[FRAGMENTO DE LA PÁGINA]:
A la caza de la ballena
Durante los siglos XIX y XX, las ballenas fueron acosadas hasta casi desaparecer. Hoy, estos cetáceos se recuperan gracias a una estrategia internacional que garantiza su protección, pero ciertos países pretenden seguir cazándolas.
Los japoneses no cederán con facilidad. Nunca lo han hecho. Y la caza de ballenas, una actividad que sus antepasados ya practicaban con destreza antes de que se proyectase la Gran Pirámide de Guiza, no es una excepción. Pocas horas después de que en el pasado mes de septiembre la Comisión Ballenera Internacional (CBI) estableciera que la captura científica de estos cetáceos –la fórmula en la que los nipones se apoyan para seguir abatiéndolos– estará sometida a una estricta supervisión, las autoridades del país asiático lo dejaron claro: sus cazadores volverán a perseguir ballenas en aguas antárticas en 2015.
Así las cosas, parece que ni la CBI ni la Corte Internacional de Justicia, que en marzo de este año dictaminó que esa supuesta caza con fines científicos no tenía, en realidad, nada de científico, evitarán que los buques-factoría japoneses sigan cargando ballenas minke en el Santuario Ballenero Austral.

[LISTADO DE DATOS]:
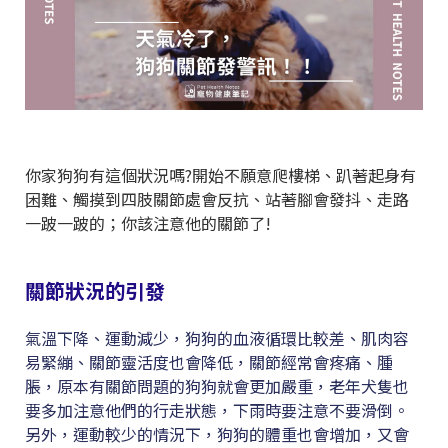
你家狗狗有這個狀況嗎?開始不願意爬樓梯、趴著起身有
困難、觸摸到四肢關節處會反抗、站著腳會發抖、走路
一跛一跛的；你該注意他的關節了!
關節狀況的引發
氣溫下降、運動減少，狗狗的血液循環比較差、肌肉容
易緊繃、關節靈活度也會降低，關節經常會疼痛、腫
脹，原本有關節問題的狗狗就會更加嚴重，老年犬隻也
要多加注意他們的行走狀態，下雨時要注意不要滑倒。
另外，運動較少的情況下，狗狗的體重也會增加，又會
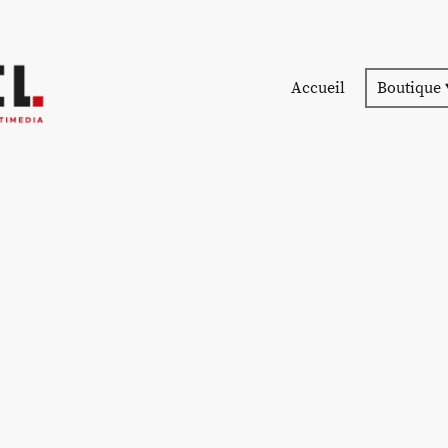
Accueil
Boutique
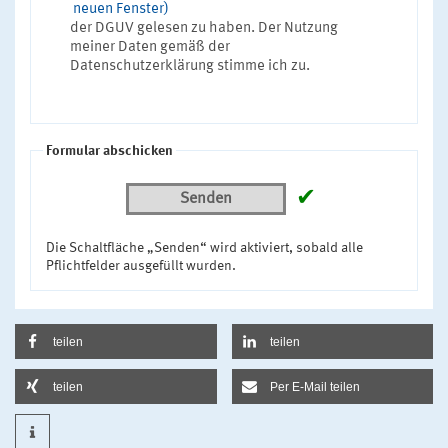
neuen Fenster)
der DGUV gelesen zu haben. Der Nutzung
meiner Daten gemäß der
Datenschutzerklärung stimme ich zu.
Formular abschicken
✔
Senden
Die Schaltfläche „Senden“ wird aktiviert, sobald alle
Pflichtfelder ausgefüllt wurden.
teilen
teilen
teilen
Per E-Mail teilen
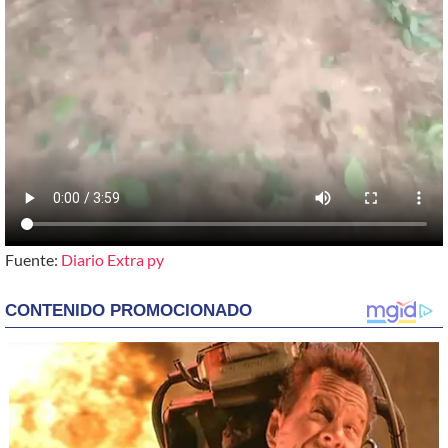
Fuente:
Diario Extra py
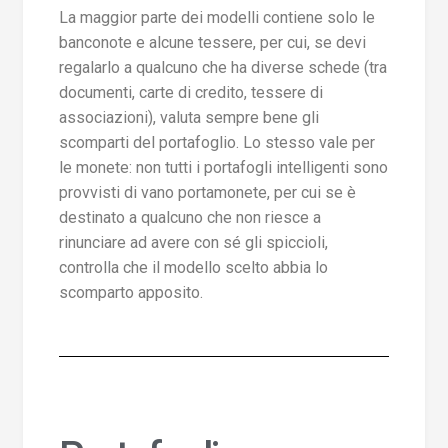
La maggior parte dei modelli contiene solo le
banconote e alcune tessere, per cui, se devi
regalarlo a qualcuno che ha diverse schede (tra
documenti, carte di credito, tessere di
associazioni), valuta sempre bene gli
scomparti del portafoglio. Lo stesso vale per
le monete: non tutti i portafogli intelligenti sono
provvisti di vano portamonete, per cui se è
destinato a qualcuno che non riesce a
rinunciare ad avere con sé gli spiccioli,
controlla che il modello scelto abbia lo
scomparto apposito.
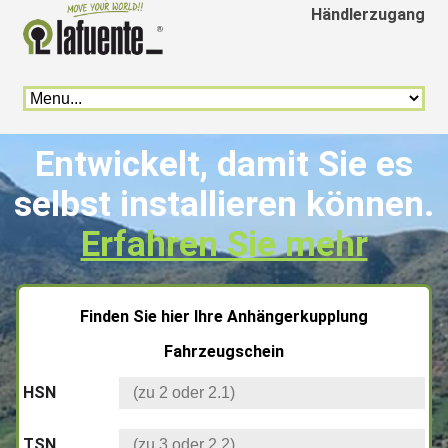
Händlerzugang
Entwickelt, damit Sie es
selbst installieren können.
Erfahren Sie mehr
Finden Sie hier Ihre Anhängerkupplung
Fahrzeugschein
HSN
TSN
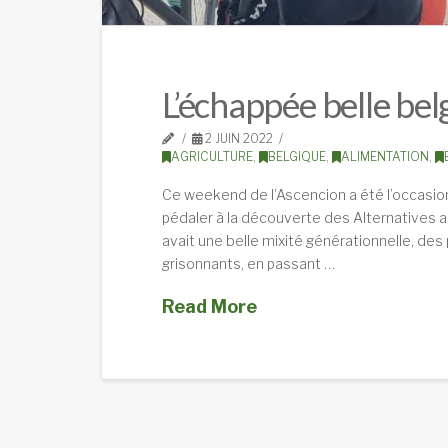
L’échappée belle bel
2 JUIN 2022
AGRICULTURE
,
BELGIQUE
,
ALIMENTATION
,
Ce weekend de l’Ascencion a été l’occasion
pédaler à la découverte des Alternatives au
avait une belle mixité générationnelle, de
grisonnants, en passant …
Read More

[PREGUNTAS DE ESTUDIO]:
A: Según el fragmento sobre la caza de ballenas, ¿en qué año volverán los cazadores japoneses a perseguir ballenas en aguas antárticas?
B: Reproduce sin cambios la parte del fragmento sobre la caza de ballenas que empieza en "A la caza de" y sigue hasta "pretenden seguir cazándolas.".
Las entradas proceden de otra fuente distinta.

[RESPUESTAS]:
A: En 2015.

B:
A la caza de la ballena
Durante los siglos XIX y XX, las ballenas fueron acosadas hasta casi desaparecer. Hoy, estos cetáceos se recuperan gracias a una estrategia internacional que garantiza su protección, pero ciertos países pretenden seguir cazándolas.